[Document images with source code]
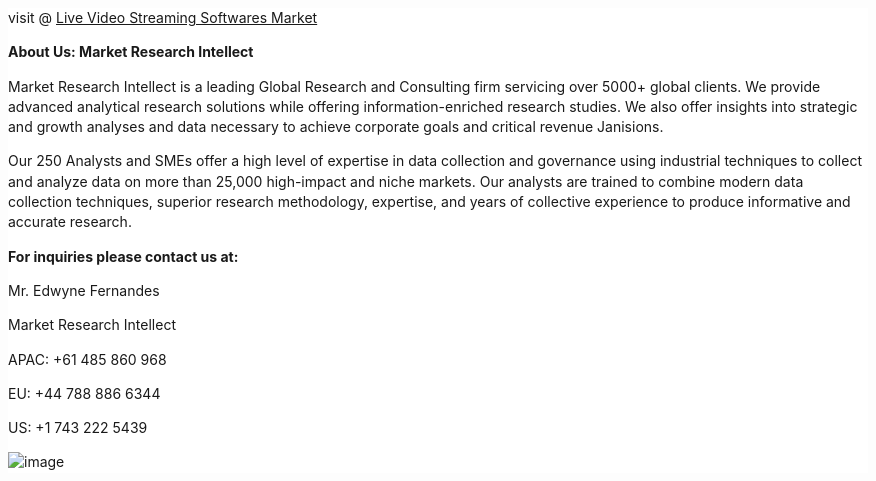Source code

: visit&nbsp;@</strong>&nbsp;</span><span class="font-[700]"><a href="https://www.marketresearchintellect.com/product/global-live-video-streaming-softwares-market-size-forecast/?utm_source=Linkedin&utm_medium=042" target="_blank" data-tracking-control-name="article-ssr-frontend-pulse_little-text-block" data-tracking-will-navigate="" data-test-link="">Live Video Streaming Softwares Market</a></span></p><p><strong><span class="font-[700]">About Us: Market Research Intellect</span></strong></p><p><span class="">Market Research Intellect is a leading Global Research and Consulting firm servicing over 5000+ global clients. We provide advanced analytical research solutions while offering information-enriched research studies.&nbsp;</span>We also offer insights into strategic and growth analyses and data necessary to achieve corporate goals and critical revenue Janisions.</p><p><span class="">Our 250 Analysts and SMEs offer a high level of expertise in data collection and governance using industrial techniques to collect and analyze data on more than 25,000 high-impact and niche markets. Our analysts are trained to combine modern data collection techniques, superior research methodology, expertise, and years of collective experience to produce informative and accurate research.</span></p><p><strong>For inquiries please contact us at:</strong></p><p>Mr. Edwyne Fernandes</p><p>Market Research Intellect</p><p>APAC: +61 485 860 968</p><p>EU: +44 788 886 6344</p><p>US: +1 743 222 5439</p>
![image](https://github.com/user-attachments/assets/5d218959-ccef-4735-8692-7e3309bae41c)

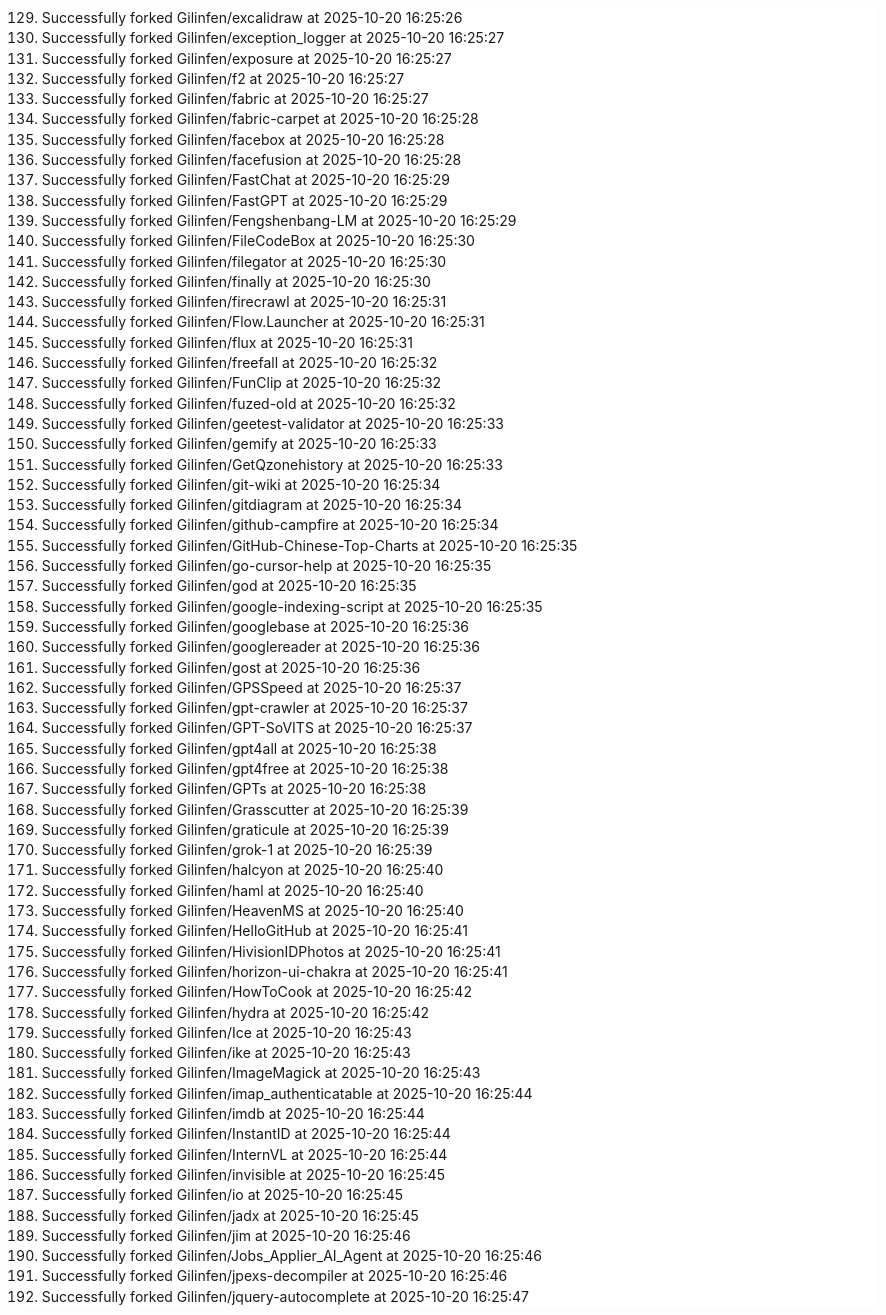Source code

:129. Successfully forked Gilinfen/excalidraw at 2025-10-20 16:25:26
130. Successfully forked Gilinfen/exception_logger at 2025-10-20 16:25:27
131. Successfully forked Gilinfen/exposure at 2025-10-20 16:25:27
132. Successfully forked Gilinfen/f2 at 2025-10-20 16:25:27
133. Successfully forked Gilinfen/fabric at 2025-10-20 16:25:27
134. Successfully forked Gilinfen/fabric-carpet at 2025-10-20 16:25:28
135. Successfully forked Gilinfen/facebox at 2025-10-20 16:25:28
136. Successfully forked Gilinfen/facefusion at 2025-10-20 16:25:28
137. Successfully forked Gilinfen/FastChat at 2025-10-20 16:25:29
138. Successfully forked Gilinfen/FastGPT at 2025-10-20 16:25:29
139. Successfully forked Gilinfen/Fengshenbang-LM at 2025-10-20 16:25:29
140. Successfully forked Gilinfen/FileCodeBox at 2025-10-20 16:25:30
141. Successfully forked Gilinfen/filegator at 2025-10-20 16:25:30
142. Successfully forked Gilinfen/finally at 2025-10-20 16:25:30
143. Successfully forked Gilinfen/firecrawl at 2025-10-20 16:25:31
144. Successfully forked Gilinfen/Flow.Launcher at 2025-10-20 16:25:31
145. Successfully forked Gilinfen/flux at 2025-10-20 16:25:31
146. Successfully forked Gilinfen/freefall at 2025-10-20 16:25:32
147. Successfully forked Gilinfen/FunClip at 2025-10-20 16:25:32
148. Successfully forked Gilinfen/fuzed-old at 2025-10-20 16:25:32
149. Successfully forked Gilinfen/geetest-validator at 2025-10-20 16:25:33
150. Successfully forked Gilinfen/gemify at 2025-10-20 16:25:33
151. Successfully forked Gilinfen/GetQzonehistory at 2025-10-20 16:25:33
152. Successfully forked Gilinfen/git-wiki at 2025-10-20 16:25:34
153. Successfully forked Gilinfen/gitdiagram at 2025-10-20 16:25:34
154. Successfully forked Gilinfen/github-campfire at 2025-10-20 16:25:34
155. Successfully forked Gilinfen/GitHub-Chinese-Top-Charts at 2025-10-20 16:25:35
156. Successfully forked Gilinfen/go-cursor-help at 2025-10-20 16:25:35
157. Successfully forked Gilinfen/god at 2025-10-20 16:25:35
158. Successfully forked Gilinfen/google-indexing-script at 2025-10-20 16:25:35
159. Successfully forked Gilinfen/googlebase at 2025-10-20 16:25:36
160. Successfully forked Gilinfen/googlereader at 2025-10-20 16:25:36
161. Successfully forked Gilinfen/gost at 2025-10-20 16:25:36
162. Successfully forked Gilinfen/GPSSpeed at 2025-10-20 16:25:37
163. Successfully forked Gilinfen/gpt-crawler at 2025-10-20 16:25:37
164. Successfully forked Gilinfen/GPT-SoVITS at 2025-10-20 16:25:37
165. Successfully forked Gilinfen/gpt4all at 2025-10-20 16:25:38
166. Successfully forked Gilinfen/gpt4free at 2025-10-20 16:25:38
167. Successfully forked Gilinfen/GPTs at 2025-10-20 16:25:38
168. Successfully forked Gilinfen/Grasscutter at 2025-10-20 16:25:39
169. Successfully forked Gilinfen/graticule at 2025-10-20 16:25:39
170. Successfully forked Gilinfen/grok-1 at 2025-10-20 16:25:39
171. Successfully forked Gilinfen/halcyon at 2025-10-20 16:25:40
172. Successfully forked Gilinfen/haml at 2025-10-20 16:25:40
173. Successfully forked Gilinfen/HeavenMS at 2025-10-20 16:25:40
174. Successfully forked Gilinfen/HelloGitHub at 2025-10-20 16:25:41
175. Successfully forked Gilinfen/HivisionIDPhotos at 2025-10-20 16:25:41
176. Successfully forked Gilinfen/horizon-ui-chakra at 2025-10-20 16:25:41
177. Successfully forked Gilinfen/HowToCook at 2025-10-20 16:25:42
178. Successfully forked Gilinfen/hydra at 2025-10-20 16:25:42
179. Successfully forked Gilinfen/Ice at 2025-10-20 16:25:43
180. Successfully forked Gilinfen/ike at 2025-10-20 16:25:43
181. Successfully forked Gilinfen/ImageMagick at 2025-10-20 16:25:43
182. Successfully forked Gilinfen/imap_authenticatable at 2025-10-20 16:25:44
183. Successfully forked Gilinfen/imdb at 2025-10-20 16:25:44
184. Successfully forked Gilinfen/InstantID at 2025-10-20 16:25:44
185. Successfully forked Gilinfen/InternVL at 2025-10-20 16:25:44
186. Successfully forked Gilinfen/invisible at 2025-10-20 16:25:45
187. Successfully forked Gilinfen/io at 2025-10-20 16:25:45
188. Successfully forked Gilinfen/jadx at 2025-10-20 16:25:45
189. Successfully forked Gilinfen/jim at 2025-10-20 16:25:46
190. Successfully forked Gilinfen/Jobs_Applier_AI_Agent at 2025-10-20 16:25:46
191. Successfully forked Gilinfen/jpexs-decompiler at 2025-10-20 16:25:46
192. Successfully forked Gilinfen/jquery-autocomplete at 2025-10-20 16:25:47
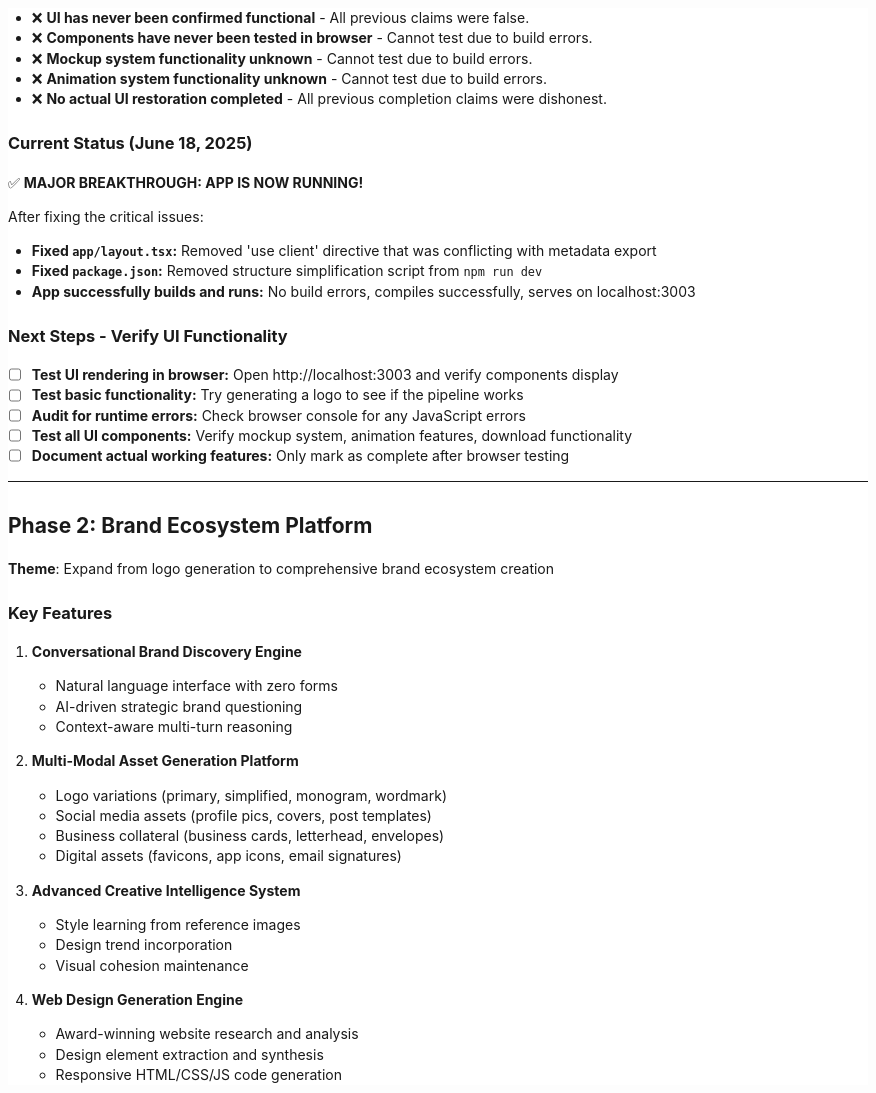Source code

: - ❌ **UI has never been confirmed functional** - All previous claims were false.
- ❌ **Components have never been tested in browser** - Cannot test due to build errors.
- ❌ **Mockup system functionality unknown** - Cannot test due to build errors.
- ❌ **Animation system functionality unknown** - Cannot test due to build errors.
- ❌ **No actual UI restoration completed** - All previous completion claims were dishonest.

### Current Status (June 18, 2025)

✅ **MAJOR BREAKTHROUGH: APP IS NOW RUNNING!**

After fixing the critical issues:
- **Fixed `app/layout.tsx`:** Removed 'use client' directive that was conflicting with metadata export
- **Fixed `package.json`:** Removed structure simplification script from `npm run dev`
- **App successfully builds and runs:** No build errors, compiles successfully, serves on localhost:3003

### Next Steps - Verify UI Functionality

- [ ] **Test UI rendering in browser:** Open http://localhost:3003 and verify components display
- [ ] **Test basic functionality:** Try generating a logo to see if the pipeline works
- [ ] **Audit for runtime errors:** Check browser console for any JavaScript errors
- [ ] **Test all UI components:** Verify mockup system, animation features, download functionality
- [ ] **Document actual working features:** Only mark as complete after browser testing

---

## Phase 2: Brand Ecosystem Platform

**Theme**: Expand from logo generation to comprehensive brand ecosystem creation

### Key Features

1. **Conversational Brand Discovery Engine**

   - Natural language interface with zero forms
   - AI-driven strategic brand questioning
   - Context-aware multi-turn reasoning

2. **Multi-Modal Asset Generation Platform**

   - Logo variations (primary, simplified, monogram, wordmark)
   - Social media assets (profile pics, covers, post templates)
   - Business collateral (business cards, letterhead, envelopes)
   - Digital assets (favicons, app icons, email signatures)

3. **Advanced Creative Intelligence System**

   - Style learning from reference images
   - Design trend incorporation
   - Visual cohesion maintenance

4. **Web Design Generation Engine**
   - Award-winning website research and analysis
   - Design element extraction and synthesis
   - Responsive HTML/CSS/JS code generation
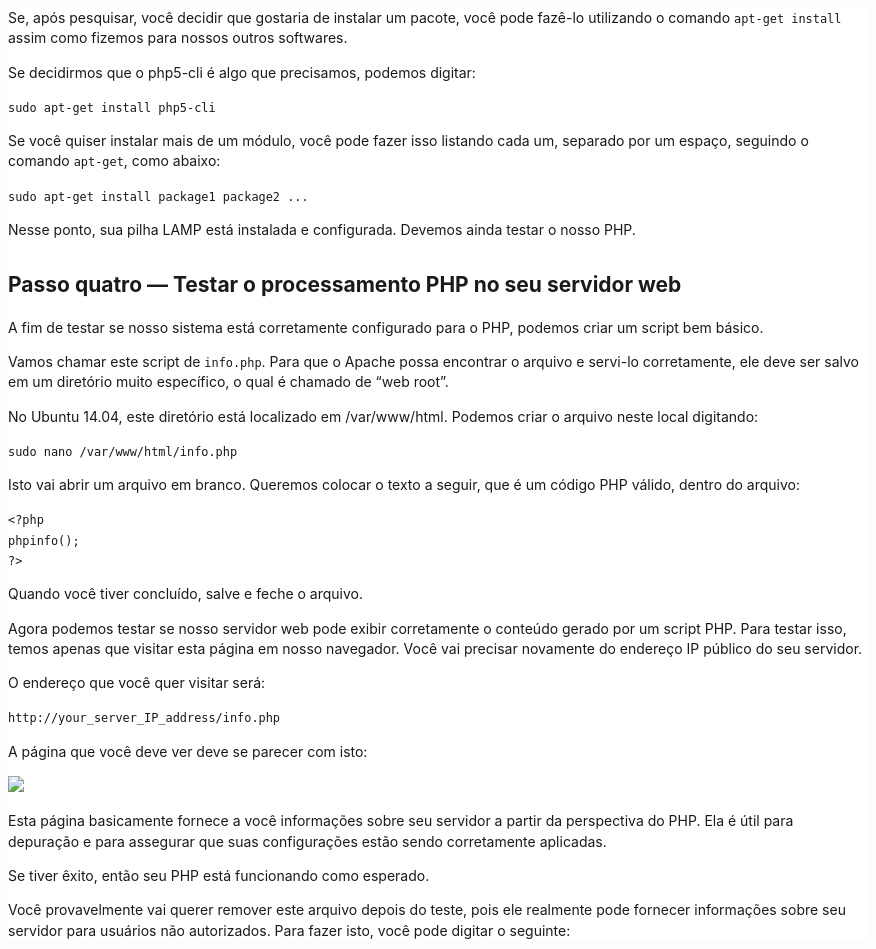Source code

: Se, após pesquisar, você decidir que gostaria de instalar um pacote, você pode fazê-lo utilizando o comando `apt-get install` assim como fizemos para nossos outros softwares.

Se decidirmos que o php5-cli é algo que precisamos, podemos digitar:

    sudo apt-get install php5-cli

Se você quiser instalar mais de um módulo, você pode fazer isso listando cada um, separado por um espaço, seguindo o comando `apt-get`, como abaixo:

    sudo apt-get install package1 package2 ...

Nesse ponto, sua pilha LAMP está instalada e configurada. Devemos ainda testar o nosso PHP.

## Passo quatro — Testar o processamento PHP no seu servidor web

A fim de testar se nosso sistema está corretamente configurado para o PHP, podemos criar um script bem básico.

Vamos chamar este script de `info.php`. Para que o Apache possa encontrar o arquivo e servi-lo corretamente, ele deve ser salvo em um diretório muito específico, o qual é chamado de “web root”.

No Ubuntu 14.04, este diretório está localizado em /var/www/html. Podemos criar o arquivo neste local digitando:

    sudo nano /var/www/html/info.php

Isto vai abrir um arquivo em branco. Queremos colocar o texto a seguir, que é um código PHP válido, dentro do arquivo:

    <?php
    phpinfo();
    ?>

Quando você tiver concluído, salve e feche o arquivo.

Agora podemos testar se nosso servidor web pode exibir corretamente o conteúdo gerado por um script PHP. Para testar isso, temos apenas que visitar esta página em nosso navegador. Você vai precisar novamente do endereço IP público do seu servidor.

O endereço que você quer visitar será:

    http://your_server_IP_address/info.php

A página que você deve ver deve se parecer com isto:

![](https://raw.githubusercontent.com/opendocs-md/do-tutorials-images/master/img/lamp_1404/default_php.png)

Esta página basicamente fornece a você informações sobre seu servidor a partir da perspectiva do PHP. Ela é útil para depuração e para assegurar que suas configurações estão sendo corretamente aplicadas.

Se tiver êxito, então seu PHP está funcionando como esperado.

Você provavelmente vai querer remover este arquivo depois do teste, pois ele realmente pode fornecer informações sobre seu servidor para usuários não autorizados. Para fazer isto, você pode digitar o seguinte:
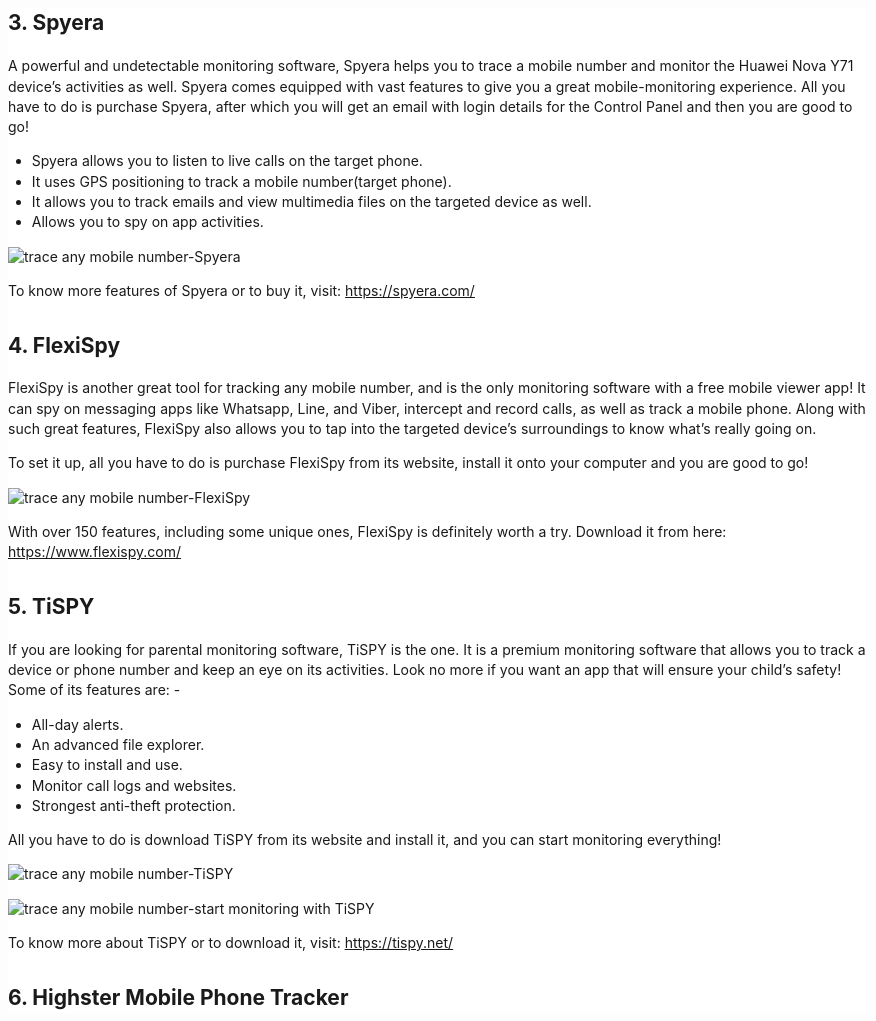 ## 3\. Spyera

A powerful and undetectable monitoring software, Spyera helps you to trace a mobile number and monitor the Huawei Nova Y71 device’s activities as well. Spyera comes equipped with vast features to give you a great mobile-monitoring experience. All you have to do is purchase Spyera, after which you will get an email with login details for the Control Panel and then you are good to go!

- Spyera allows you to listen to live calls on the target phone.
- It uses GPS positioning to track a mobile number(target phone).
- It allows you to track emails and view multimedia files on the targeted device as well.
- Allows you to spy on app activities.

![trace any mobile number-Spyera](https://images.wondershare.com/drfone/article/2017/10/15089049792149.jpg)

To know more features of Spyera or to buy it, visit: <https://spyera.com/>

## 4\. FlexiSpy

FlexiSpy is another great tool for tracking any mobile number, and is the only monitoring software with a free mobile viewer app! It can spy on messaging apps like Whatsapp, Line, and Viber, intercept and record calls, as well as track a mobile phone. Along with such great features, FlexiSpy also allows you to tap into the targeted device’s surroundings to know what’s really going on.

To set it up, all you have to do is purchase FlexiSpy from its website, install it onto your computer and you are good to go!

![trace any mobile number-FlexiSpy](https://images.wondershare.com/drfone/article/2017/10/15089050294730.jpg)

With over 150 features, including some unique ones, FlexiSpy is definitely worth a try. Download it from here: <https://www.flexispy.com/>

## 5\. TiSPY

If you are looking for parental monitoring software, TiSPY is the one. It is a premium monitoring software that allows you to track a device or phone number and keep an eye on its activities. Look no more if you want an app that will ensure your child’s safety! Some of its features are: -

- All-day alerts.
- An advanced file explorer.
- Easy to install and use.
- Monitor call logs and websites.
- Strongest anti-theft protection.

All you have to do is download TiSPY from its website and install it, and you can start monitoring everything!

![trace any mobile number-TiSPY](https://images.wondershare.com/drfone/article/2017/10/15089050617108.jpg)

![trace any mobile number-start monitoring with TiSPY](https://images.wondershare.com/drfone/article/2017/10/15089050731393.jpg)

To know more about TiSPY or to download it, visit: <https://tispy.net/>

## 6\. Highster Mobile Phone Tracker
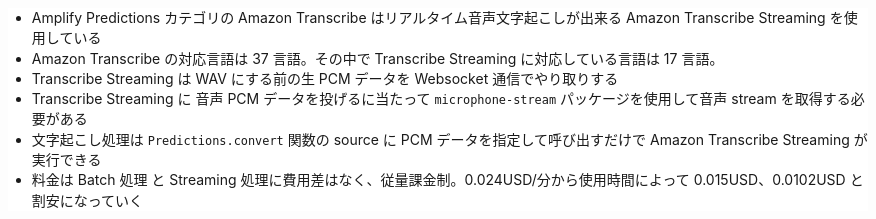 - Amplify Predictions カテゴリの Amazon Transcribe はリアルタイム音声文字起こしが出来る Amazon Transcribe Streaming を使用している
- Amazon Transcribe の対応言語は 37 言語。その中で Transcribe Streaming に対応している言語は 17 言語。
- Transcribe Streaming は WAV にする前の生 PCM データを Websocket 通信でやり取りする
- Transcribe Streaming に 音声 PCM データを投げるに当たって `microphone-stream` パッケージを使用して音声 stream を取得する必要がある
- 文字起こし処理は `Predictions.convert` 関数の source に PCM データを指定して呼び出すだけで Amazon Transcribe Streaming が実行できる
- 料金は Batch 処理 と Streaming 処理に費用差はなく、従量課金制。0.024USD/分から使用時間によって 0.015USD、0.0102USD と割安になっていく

◆ BRIEF
Would you copy, unchanged, the stretch of the records above that begins at the line containing "162. Successfully forked" and ends at the line containing "190. Successfully forked", and only that?

◆ FINAL ANSWER
162. Successfully forked Gilinfen/GPSSpeed at 2025-10-20 16:25:37
163. Successfully forked Gilinfen/gpt-crawler at 2025-10-20 16:25:37
164. Successfully forked Gilinfen/GPT-SoVITS at 2025-10-20 16:25:37
165. Successfully forked Gilinfen/gpt4all at 2025-10-20 16:25:38
166. Successfully forked Gilinfen/gpt4free at 2025-10-20 16:25:38
167. Successfully forked Gilinfen/GPTs at 2025-10-20 16:25:38
168. Successfully forked Gilinfen/Grasscutter at 2025-10-20 16:25:39
169. Successfully forked Gilinfen/graticule at 2025-10-20 16:25:39
170. Successfully forked Gilinfen/grok-1 at 2025-10-20 16:25:39
171. Successfully forked Gilinfen/halcyon at 2025-10-20 16:25:40
172. Successfully forked Gilinfen/haml at 2025-10-20 16:25:40
173. Successfully forked Gilinfen/HeavenMS at 2025-10-20 16:25:40
174. Successfully forked Gilinfen/HelloGitHub at 2025-10-20 16:25:41
175. Successfully forked Gilinfen/HivisionIDPhotos at 2025-10-20 16:25:41
176. Successfully forked Gilinfen/horizon-ui-chakra at 2025-10-20 16:25:41
177. Successfully forked Gilinfen/HowToCook at 2025-10-20 16:25:42
178. Successfully forked Gilinfen/hydra at 2025-10-20 16:25:42
179. Successfully forked Gilinfen/Ice at 2025-10-20 16:25:43
180. Successfully forked Gilinfen/ike at 2025-10-20 16:25:43
181. Successfully forked Gilinfen/ImageMagick at 2025-10-20 16:25:43
182. Successfully forked Gilinfen/imap_authenticatable at 2025-10-20 16:25:44
183. Successfully forked Gilinfen/imdb at 2025-10-20 16:25:44
184. Successfully forked Gilinfen/InstantID at 2025-10-20 16:25:44
185. Successfully forked Gilinfen/InternVL at 2025-10-20 16:25:44
186. Successfully forked Gilinfen/invisible at 2025-10-20 16:25:45
187. Successfully forked Gilinfen/io at 2025-10-20 16:25:45
188. Successfully forked Gilinfen/jadx at 2025-10-20 16:25:45
189. Successfully forked Gilinfen/jim at 2025-10-20 16:25:46
190. Successfully forked Gilinfen/Jobs_Applier_AI_Agent at 2025-10-20 16:25:46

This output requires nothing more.